START Data to examine

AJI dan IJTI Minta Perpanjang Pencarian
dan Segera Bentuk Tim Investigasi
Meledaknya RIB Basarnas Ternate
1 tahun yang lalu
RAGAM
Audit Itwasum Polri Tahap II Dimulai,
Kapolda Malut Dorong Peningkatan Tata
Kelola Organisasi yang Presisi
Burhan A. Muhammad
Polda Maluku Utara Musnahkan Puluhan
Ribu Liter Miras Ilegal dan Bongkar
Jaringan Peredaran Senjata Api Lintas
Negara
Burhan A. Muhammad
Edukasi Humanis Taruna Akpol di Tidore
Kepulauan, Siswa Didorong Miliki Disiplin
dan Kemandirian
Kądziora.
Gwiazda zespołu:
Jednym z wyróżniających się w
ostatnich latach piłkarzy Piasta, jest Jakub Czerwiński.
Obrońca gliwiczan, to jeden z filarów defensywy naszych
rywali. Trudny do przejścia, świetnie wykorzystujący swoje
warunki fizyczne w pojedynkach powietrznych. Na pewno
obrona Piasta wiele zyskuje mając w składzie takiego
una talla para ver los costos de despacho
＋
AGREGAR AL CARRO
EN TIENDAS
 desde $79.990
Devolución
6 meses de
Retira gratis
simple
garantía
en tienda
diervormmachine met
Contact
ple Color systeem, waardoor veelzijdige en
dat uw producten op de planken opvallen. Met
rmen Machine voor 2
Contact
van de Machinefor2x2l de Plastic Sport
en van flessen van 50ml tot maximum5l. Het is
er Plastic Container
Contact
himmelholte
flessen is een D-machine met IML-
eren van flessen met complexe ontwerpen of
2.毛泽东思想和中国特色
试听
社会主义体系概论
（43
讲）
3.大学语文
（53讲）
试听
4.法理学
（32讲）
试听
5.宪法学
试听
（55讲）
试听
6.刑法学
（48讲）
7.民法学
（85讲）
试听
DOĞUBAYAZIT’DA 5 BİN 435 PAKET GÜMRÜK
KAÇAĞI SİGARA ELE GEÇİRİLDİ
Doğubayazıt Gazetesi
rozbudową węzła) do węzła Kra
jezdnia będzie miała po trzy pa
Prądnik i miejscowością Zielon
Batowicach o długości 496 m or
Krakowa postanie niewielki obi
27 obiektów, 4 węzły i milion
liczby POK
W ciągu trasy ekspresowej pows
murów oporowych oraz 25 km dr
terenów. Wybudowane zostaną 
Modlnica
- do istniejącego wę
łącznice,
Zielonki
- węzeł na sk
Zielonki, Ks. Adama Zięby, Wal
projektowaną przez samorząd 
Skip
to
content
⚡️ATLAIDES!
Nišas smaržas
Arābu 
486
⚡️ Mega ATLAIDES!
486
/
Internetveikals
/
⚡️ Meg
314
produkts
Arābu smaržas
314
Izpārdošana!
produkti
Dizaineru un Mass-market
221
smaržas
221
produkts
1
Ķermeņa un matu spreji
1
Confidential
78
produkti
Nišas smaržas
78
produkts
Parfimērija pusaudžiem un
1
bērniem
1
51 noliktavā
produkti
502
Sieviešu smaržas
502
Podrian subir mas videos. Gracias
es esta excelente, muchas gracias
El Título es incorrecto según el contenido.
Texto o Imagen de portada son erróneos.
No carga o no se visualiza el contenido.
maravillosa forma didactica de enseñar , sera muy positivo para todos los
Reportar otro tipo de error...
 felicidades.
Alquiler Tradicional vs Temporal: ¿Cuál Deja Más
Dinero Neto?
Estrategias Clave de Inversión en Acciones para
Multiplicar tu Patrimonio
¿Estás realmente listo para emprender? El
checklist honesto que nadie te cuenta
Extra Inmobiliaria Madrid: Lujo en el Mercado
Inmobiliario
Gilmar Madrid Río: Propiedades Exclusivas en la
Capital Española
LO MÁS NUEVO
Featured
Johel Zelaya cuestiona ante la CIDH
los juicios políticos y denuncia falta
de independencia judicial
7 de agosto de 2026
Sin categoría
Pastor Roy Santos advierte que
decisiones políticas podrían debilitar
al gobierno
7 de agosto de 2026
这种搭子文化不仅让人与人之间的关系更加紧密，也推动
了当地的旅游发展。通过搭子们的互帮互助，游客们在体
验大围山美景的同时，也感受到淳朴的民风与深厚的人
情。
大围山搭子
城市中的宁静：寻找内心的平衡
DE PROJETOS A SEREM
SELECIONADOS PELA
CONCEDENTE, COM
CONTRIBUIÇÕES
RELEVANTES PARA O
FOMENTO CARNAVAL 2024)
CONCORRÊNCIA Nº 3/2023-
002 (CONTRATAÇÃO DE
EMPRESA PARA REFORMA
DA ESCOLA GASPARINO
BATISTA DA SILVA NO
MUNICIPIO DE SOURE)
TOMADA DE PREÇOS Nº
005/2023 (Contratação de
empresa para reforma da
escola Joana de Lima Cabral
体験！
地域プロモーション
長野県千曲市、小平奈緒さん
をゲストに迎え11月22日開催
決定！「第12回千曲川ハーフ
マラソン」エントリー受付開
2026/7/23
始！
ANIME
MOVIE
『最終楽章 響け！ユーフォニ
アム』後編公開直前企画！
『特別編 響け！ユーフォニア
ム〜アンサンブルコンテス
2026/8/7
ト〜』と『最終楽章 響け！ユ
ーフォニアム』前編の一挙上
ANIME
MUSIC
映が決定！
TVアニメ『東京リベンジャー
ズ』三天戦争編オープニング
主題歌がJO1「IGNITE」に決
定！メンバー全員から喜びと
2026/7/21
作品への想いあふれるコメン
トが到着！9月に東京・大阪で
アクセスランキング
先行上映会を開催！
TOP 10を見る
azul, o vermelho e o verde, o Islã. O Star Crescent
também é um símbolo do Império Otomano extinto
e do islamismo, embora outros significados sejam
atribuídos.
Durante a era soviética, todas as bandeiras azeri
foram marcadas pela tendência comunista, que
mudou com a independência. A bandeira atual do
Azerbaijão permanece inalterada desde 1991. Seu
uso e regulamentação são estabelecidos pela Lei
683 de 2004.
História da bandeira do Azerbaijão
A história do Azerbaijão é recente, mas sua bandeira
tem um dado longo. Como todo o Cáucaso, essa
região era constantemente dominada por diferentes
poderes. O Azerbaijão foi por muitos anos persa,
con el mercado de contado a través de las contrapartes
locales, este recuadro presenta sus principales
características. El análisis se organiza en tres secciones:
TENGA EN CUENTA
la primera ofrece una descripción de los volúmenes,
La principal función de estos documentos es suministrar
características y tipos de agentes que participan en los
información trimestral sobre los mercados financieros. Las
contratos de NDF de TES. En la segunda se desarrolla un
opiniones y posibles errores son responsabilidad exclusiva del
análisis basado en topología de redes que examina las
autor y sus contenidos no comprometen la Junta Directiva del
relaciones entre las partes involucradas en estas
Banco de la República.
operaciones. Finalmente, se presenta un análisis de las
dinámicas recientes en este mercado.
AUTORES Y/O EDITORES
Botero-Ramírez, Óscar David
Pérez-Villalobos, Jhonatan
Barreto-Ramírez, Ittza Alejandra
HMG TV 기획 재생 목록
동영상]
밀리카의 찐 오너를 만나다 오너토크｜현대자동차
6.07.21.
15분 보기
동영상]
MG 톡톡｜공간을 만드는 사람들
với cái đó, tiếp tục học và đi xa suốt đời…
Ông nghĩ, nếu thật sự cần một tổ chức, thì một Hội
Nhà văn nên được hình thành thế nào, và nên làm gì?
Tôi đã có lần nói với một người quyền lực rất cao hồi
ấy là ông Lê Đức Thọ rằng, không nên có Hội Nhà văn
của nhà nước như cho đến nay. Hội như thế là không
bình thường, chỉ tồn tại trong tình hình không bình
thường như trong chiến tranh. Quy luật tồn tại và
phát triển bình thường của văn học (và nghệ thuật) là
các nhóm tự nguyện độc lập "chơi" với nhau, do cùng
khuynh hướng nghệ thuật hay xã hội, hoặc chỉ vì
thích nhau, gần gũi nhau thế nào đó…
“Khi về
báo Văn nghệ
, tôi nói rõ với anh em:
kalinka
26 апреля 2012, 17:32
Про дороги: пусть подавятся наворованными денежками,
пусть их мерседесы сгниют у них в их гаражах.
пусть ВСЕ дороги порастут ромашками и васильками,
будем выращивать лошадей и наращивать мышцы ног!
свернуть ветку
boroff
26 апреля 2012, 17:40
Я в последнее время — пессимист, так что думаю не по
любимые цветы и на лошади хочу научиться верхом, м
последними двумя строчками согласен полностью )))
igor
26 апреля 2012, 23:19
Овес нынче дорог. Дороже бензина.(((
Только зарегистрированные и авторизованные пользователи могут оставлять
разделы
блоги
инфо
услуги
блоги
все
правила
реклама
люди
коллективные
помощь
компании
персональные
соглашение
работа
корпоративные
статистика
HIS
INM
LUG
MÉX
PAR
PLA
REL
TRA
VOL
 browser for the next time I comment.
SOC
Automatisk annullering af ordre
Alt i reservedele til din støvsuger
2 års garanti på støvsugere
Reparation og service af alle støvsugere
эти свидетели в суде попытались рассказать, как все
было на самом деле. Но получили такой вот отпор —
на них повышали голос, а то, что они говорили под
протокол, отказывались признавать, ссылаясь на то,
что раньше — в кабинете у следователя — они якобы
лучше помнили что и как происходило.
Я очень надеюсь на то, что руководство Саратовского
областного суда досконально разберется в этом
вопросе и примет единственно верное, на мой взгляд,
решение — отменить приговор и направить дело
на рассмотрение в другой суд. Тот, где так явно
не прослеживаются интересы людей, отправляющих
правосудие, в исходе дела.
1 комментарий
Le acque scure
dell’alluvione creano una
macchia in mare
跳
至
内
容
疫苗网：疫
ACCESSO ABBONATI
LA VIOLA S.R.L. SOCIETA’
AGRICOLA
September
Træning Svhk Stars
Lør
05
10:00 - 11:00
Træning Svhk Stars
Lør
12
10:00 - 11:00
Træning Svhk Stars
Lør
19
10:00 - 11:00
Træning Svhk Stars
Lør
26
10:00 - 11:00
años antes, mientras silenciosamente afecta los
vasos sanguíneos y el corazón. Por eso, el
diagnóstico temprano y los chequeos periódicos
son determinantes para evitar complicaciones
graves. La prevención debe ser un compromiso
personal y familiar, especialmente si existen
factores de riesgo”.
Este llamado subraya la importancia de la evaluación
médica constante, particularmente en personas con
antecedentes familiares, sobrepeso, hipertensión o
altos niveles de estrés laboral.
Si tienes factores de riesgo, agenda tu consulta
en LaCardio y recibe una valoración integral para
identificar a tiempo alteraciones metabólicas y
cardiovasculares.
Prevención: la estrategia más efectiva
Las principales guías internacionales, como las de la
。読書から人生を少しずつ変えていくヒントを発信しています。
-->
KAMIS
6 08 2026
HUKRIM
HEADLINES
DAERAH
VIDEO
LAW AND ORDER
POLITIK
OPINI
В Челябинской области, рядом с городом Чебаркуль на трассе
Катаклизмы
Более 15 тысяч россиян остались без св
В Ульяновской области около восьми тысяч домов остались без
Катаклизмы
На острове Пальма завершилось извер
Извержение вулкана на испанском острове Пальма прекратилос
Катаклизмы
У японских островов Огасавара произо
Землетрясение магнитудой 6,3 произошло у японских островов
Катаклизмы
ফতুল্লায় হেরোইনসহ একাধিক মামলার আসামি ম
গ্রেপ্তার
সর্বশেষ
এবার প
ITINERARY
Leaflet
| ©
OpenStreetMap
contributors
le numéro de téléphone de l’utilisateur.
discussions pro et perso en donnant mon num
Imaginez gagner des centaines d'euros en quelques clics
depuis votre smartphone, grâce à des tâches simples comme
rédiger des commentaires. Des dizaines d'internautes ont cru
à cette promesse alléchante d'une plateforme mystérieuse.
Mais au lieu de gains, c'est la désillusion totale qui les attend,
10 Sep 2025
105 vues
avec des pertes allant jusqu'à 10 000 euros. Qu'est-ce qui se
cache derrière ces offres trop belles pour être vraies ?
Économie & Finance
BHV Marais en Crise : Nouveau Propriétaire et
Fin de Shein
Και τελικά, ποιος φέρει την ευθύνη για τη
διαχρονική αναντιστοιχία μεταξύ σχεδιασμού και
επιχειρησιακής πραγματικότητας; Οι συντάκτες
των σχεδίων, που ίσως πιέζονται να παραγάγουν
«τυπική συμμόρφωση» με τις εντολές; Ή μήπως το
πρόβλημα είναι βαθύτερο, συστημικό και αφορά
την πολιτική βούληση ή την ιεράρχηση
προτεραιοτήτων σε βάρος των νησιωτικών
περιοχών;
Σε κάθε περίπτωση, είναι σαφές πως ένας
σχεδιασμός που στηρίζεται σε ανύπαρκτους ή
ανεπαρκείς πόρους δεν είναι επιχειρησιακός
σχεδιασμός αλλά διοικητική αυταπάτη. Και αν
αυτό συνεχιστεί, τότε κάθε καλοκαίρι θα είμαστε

END Data to examine

* Task statement *
Count of lines in the data above that contain the string "không": give this number and no other words.

* Answer section *
3